|One of my intentions in life is to co-found an Intentional (Natural) Community, a collective of between 20 and 150 people, living and (through Natural Enterprises) making a living together, self-sufficiently, in harmony with nature.
The biggest challenge to achieving this, I think, is finding the people with whom to create community. In addition to having a shared purpose (the ‘intention’) those people have to have several qualities that are, I think, common in wild creatures but rare in ‘civilized’ humans:
In the natural world these are survival skills. Without them, you can’t stay alive, can’t stay healthy, or won’t want to. I sense that that is why wild creatures live in Now Time, profoundly aware of every movement, loving life and every experience it brings.
My Let-Self-Change project is to try to engender in myself as many of these quality as possible, as deeply as possible, without constraint or reservation. I am trying to love everyone. I am trying to become a better person. I am trying to become a model for others, because I believe that is the only way we can make the world a better place.
But so many of us lack these qualities. In this terribly world we see an epidemic of hatred, jealousy, possessiveness, low self-esteem, neediness, dependence, incoherence, greed, selfishness, superficiality, insensitivity. In a healthy world where a few people lacked a few of these qualities, the rest could get together to help and heal those who were suffering. But what do you do in a world where seemingly the majority are suffering from these negative, soul destroying incapacities? We can’t help everyone.
So if you want to find some people who share your purpose and have most or all of the eleven essential qualities above, to create an intentional community, a working model for the rest of the world, what do you do? In an earlier article I suggested that we might use Open Space, bring together by carefully-crafted invitation a large forum of people on the same quest, to interact and, through conversation, self-organize into fledgling Intentional Communities that would really work.
But even if we did that, we would then have the practical challenge of finding attractive, affordable, uncrowded natural places where these communities could be built. No easy task!
And then the other evening it struck me: We don’t need Open Space to convene people on this quest, nor do we need to find land for them to found communities. The tool and the place to do all this already exists, in Second Life. There are already thousands of people in Second Life (SL) exploring, actively looking for something that is missing in their lives, looking to meet new people. Sure, a lot of them are dysfunctional, negative, damaged, and lacking in the eleven qualities bulleted above. But a significant number of SLers are extraordinary people, and, I think, potential partners in Intentional Community.
I have met some people in SL who I have come to love very quickly. A confession: Yesterday’s story A Little Romance was not fiction. The entire dialogue in that story is real, taken verbatim from one of my instant messaging (IM) threads in Second Life. The lovely woman in the story is real, and the words are her words, ‘spoken’ in real time. We have forged a deep, trusting, loving friendship in a few hours together, using only our words and the gorgeous context-setting environments of SL, which let you simulate genuine introduction and real discovery, and find people — deep, true friends to love and build community with, right in Second Life.

• • •

* APPLY WHAT YOU READ
• a. From the essay on intentional community, quote everything from "The biggest challenge" down to "a better place.".
• b. Translate this sentence from the essay on intentional community into Spanish: "The biggest challenge to achieving this, I think, is finding the people with whom to create community."

* EXTRACTED RECORDS
• • •

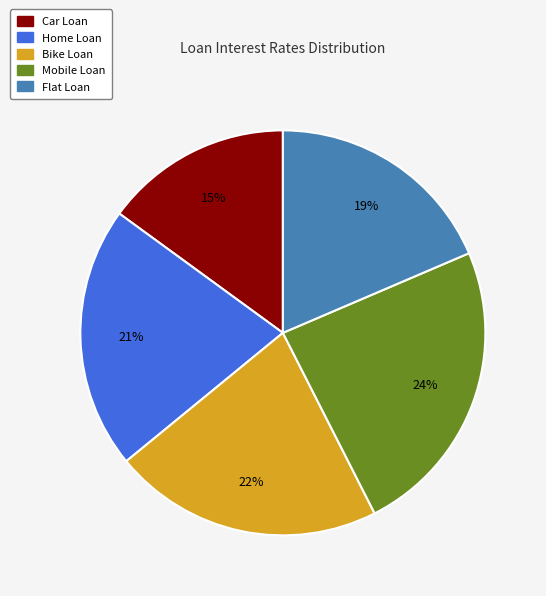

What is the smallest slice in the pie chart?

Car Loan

• • •

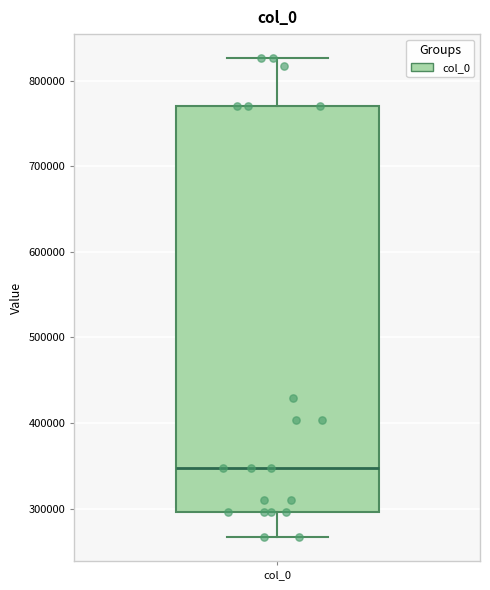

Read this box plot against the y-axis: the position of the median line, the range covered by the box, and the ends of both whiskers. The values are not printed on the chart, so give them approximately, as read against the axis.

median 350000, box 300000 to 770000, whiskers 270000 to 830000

• • •

* OUTPUTS BY TASK
• a.
The biggest challenge to achieving this, I think, is finding the people with whom to create community. In addition to having a shared purpose (the ‘intention’) those people have to have several qualities that are, I think, common in wild creatures but rare in ‘civilized’ humans:
In the natural world these are survival skills. Without them, you can’t stay alive, can’t stay healthy, or won’t want to. I sense that that is why wild creatures live in Now Time, profoundly aware of every movement, loving life and every experience it brings.
My Let-Self-Change project is to try to engender in myself as many of these quality as possible, as deeply as possible, without constraint or reservation. I am trying to love everyone. I am trying to become a better person. I am trying to become a model for others, because I believe that is the only way we can make the world a better place.

• b. El mayor desafío para lograrlo, creo, es encontrar a las personas con las que crear comunidad.